> **BRIEF 1**
Echo the entries below verbatim, from their first line through the line containing "Nah, bila ini", including both ends.

> **PROVIDED PASSAGE**
-- Opening Marker --
Foreign currency transactions are translated into the functional currency using the spot exchange rate at the transaction date. Foreign currency monetary items are translated into the functional currency using the exchange rate as of the end of the reporting period. Non-monetary items measured at historical cost in foreign currencies are translated into the functional currency using the exchange rates at the transaction date. Non-monetary items measured at fair value that are denominated in foreign currencies are translated into the functional currency using the exchange rates at the date when the fair value is measured. Exchange differences arising from the translation or settlement are recognized in profit or loss, except for those recognized in other comprehensive loss.

 

3.2 Property, plant and equipment

Tangible assets, which are in use for more than one year by the Group, are recognised at cost of acquisition and/or manufacture less accumulated depreciation and impairment charges. Depreciation is calculated using the straight-line method based on each asset’s anticipated useful life. The anticipated useful lives are as follows:

 

Buildings

 

5   to   25 years

Technical equipment and machinery

 

3   to   7 years

Other equipment, furniture and fixtures

 

2   to   20 years

 

Methods of depreciation, useful lives and residual book values are reviewed annually.

 

3.3 Intangible assets

Individually acquired intangible assets are recognised at cost less accumulated amortization. Intangible assets arising from business combinations (IFRS 3) are recognised at fair value at date of acquisition.
-- Closing Marker --
> **BRIEF 2**
Duplicate the accounting policy passage above verbatim, in full.

> **WORKING DATA**
-- Opening Marker --
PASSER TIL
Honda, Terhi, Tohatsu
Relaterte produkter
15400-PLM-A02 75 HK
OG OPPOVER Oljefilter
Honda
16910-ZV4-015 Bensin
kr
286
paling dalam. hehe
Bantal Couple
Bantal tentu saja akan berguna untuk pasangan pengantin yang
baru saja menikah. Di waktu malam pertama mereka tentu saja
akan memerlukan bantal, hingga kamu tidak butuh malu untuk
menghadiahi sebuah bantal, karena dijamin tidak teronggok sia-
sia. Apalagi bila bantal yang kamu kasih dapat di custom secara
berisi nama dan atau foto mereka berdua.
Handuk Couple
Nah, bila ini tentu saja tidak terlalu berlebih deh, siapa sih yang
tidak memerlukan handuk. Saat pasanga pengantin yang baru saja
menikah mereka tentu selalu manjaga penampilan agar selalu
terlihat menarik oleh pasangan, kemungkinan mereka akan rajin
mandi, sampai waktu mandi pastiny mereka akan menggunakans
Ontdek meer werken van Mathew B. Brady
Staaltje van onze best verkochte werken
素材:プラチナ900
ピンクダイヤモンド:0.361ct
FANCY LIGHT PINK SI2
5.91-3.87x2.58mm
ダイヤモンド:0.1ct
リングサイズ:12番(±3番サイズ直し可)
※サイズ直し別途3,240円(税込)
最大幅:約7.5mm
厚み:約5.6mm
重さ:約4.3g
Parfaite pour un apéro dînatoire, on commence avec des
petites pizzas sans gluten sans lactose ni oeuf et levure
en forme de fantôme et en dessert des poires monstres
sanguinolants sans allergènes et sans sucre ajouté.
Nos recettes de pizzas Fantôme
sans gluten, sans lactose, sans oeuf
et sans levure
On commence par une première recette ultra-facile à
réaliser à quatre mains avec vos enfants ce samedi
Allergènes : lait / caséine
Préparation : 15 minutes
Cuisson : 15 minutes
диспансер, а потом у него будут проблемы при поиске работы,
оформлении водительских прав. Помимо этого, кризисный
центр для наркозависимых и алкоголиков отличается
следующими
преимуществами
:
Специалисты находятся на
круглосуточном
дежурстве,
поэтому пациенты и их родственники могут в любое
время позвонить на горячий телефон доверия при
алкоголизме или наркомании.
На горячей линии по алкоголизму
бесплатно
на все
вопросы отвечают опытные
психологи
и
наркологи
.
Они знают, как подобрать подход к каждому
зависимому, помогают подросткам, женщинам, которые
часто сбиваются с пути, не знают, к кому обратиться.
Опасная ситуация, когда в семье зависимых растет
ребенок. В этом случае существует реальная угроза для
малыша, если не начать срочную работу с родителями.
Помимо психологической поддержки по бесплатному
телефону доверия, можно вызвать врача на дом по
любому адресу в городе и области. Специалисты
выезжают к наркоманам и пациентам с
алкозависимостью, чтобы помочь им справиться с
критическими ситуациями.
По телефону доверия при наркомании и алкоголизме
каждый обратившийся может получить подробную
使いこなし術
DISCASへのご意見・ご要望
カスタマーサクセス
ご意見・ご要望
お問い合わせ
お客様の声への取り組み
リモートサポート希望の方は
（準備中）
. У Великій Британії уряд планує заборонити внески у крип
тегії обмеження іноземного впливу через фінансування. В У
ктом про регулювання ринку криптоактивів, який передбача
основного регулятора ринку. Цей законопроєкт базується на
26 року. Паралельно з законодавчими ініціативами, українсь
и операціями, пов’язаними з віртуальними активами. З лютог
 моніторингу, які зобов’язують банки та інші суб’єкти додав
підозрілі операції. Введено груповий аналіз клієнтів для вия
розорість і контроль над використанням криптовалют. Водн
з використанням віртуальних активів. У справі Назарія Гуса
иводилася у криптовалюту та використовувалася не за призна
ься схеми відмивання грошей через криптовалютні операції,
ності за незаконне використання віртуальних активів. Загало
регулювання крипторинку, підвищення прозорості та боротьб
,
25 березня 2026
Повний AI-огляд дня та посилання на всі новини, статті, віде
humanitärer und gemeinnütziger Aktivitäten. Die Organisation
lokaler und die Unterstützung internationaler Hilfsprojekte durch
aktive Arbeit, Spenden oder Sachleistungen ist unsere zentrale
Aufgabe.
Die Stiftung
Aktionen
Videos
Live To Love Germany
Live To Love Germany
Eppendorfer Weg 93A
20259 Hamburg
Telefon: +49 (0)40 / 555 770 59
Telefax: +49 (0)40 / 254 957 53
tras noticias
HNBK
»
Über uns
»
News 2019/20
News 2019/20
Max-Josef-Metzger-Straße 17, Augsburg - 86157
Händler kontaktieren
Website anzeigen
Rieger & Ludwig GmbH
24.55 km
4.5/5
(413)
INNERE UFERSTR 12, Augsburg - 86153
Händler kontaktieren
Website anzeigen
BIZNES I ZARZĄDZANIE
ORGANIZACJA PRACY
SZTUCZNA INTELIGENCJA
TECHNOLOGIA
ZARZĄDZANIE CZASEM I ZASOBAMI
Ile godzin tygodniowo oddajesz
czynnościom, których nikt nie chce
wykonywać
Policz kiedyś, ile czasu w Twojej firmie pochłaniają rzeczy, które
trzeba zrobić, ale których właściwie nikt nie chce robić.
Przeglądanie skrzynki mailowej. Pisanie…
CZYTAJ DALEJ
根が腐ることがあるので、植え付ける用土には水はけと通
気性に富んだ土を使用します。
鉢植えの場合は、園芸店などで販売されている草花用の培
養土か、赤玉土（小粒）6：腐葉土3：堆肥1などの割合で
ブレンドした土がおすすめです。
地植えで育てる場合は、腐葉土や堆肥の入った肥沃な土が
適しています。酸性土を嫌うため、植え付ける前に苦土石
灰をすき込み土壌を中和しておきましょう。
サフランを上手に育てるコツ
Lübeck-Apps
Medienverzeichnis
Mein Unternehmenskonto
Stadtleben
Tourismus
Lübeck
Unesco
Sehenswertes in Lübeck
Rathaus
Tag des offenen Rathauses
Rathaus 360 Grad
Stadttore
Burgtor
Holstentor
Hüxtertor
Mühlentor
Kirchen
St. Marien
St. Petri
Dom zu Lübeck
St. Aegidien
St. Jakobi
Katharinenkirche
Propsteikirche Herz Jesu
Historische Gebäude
-- Closing Marker --
> **OUTPUT 1**
PASSER TIL
Honda, Terhi, Tohatsu
Relaterte produkter
15400-PLM-A02 75 HK
OG OPPOVER Oljefilter
Honda
16910-ZV4-015 Bensin
kr
286
paling dalam. hehe
Bantal Couple
Bantal tentu saja akan berguna untuk pasangan pengantin yang
baru saja menikah. Di waktu malam pertama mereka tentu saja
akan memerlukan bantal, hingga kamu tidak butuh malu untuk
menghadiahi sebuah bantal, karena dijamin tidak teronggok sia-
sia. Apalagi bila bantal yang kamu kasih dapat di custom secara
berisi nama dan atau foto mereka berdua.
Handuk Couple
Nah, bila ini tentu saja tidak terlalu berlebih deh, siapa sih yang

> **OUTPUT 2**
Foreign currency transactions are translated into the functional currency using the spot exchange rate at the transaction date. Foreign currency monetary items are translated into the functional currency using the exchange rate as of the end of the reporting period. Non-monetary items measured at historical cost in foreign currencies are translated into the functional currency using the exchange rates at the transaction date. Non-monetary items measured at fair value that are denominated in foreign currencies are translated into the functional currency using the exchange rates at the date when the fair value is measured. Exchange differences arising from the translation or settlement are recognized in profit or loss, except for those recognized in other comprehensive loss.

 

3.2 Property, plant and equipment

Tangible assets, which are in use for more than one year by the Group, are recognised at cost of acquisition and/or manufacture less accumulated depreciation and impairment charges. Depreciation is calculated using the straight-line method based on each asset’s anticipated useful life. The anticipated useful lives are as follows:

 

Buildings

 

5   to   25 years

Technical equipment and machinery

 

3   to   7 years

Other equipment, furniture and fixtures

 

2   to   20 years

 

Methods of depreciation, useful lives and residual book values are reviewed annually.

 

3.3 Intangible assets

Individually acquired intangible assets are recognised at cost less accumulated amortization. Intangible assets arising from business combinations (IFRS 3) are recognised at fair value at date of acquisition.